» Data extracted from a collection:
===============

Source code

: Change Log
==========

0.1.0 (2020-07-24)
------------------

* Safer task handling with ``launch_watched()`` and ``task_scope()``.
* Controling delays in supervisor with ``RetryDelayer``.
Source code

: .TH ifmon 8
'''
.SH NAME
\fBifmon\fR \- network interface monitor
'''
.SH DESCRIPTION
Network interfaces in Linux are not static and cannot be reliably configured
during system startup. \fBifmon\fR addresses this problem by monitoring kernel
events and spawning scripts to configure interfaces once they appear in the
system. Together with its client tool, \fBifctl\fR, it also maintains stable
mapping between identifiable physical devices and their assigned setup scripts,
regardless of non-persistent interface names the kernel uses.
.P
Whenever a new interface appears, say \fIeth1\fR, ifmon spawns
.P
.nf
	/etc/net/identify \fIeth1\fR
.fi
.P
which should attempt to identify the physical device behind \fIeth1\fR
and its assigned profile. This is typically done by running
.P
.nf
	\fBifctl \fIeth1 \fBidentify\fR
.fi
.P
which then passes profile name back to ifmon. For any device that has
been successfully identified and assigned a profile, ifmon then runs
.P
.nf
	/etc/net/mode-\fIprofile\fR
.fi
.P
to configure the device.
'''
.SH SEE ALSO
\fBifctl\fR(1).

===============

» DIRECTIVE:
Reply with one number: the count of lines in the entries that include the word "physical".

» ANSWER SECTION:
2